═══ RECORDS FOR THE EXERCISE ═══

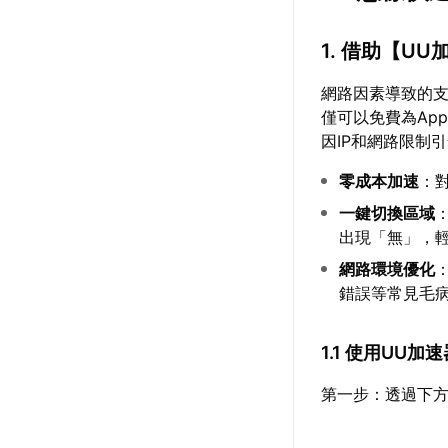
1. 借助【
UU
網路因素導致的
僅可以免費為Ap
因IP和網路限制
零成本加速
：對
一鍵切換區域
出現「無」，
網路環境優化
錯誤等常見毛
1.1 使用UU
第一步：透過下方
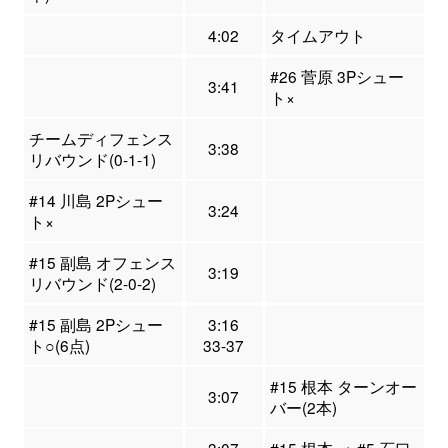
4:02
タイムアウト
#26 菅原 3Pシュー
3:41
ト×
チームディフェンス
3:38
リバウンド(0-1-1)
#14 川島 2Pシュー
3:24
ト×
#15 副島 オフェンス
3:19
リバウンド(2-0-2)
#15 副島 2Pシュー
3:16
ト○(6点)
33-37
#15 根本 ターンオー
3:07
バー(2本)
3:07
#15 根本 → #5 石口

═══
═══ RECORDS FOR THE EXERCISE ═══

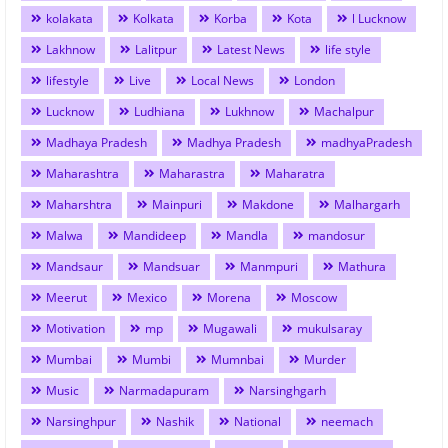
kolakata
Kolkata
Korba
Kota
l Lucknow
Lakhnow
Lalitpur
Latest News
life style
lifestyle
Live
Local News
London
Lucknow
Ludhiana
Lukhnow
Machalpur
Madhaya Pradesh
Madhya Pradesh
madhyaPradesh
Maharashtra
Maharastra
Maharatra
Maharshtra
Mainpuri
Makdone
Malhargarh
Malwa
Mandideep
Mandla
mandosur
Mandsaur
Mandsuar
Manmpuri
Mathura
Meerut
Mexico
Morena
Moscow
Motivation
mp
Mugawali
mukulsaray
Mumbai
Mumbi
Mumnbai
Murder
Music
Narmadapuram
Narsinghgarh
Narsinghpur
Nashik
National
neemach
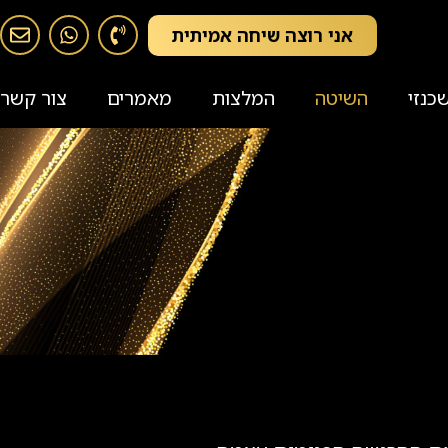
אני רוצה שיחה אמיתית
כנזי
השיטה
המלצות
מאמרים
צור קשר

═══

* [WHAT IS EXPECTED]: From the data above, return every line from the line that has "#14 川島 2Pシュー" up to and including the line that has "#15 根本 → #5 石口", exactly.

* [EXPECTED OUTPUT]:
#14 川島 2Pシュー
3:24
ト×
#15 副島 オフェンス
3:19
リバウンド(2-0-2)
#15 副島 2Pシュー
3:16
ト○(6点)
33-37
#15 根本 ターンオー
3:07
バー(2本)
3:07
#15 根本 → #5 石口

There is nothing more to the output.